Review

"Die letzte Versuchung Christi" gehört zu den Filmen, die es schwer haben, objektiv beurteilt zu werden; es geht um religiöse Themen. Da stehen viele Meinungen schon vorher fest, und und sehr schnell wird nicht mehr davon gesprochen, was der Regisseur getan hat und wie er es getan hat, sondern vor allem wird gefragt: darf der das? Soll der das? Einem Künstler wie Scorsese wird man so nicht gerecht, weder, indem man ihn als Ketzer beschimpft (welche Ironie: kaum ein anderer Regisseur packt so viel christliche Weltanschauung in seine Filme), noch, indem man ihn als Kämpfer gegen kirchliche Lehrmeinungen stilisiert. Differenzierung ist angesagt!

Zunächst einmal: dies ist eine Romanverfilmung, KEIN Bibelfilm. Das Leben und Sterben Jesu ist hier "nur" die Schablone, auf welcher der menschliche Konflikt zwischen geistiger Willenskraft und fleischlichen Verlockungen ausgetragen wird. Die Arena für diesen Kampf ist die menschliche Seele selbst. Ich kann gut verstehen, dass strenggläubige Christen es nicht gern sehen, dass das Leben Jesu hierfür "missbraucht" wird (bin selber beruflich für die Kirche tätig). Ich bin aber auch der Meinung, dass es Film und Kunst erlaubt sein muss, solche Befindlichkeiten zu ignorieren und sich frei zu äußern. Warum sich allerdings beide Anschauungen nicht vereinbaren lassen sollen und stattdessen verbale Grabenkämpfe abgehalten werden, ist mir von beiden Seiten her schleierhaft!!!

Zum Film selbst: handwerklich astreines Kino, Schauspieler gut besetzt und gut aufgelegt, allen voran Keitel als Judas. Drehbuch absolut glaubwürdig, die Stationen eines Heilands, der erst noch einer werden muss, sind vollkommen logisch ineinander gefügt. Selbst Judas, sonst zu unrecht als egoistischer Verräter dargestellt, gewinnt hier Tiefe als notwendiges Glied im göttlichen Plan. Überzeugend auch die Kurzauftritte von Paulus, leider bleiben die restlichen Apostel eher blass. Das schadet dem Film zwar nicht, ist aber in meinen Augen eine verpasste Chance. Dafür bleibt der Fokus natürlich stärker auf Jesus und Judas.
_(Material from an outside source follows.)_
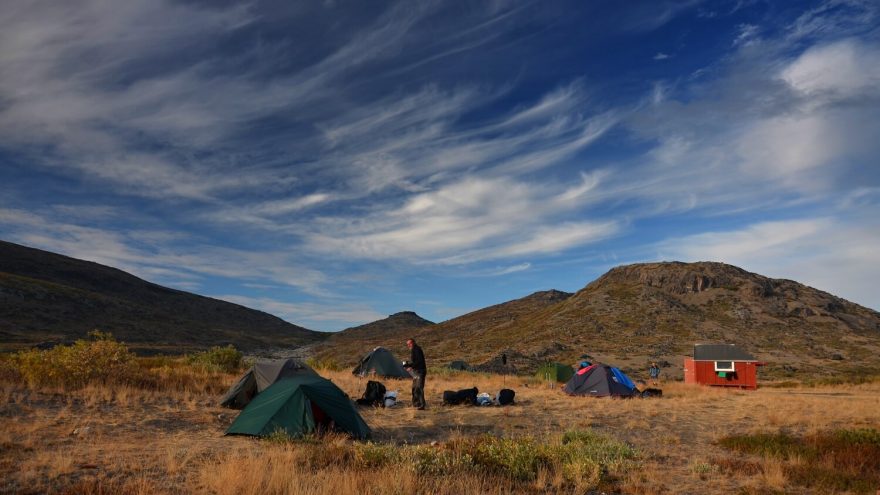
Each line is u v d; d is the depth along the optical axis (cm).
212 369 2223
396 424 1304
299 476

Das Konzept des Filmes/des Buches muss man halt mögen, ich als sehr gläubiger Mensch halte es schlicht für genial! Und auch gar nicht so weit vom kirchlichen Dogma entfernt, wie manche gern hätten. Jesu Leiden und Tod wären kein wirkliches Martyrium, wenn es nicht qualvoll wäre, wenn er als Gott über den Dingen stünde. Nur sein freiwilliger (!) Verzicht auf irdisches Glück und Annahme des unerträglichen Leidensweges geben seinem Martyrium erst seine universelle Heilswirkung für die Menschheit. Die Ausschmückungen, die sich der Film leistet, sind natürlich in keiner Weise biblisch, um so mehr aber sehr realistisch.

Was soll man zu Kamera / Schnitt / Regie sagen? In meinen Augen gehört das, was Scorsese mit Ballhaus geschaffen hat, zu den Sternstunden des Kinos, und zu Schoonmaker gibt es für Scorsese-Filme eh keine Alternative. Einfach top, was die Drei hier wieder gezaubert haben. 

FAZIT: Statt ideologische Kämpfe auszutragen lieber den Film anschauen! Scorsese behandelt auf brillantem handwerklichen Niveau Themen, denen sich auch weniger göttliche Menschen in ihrem Leben stellen sollten.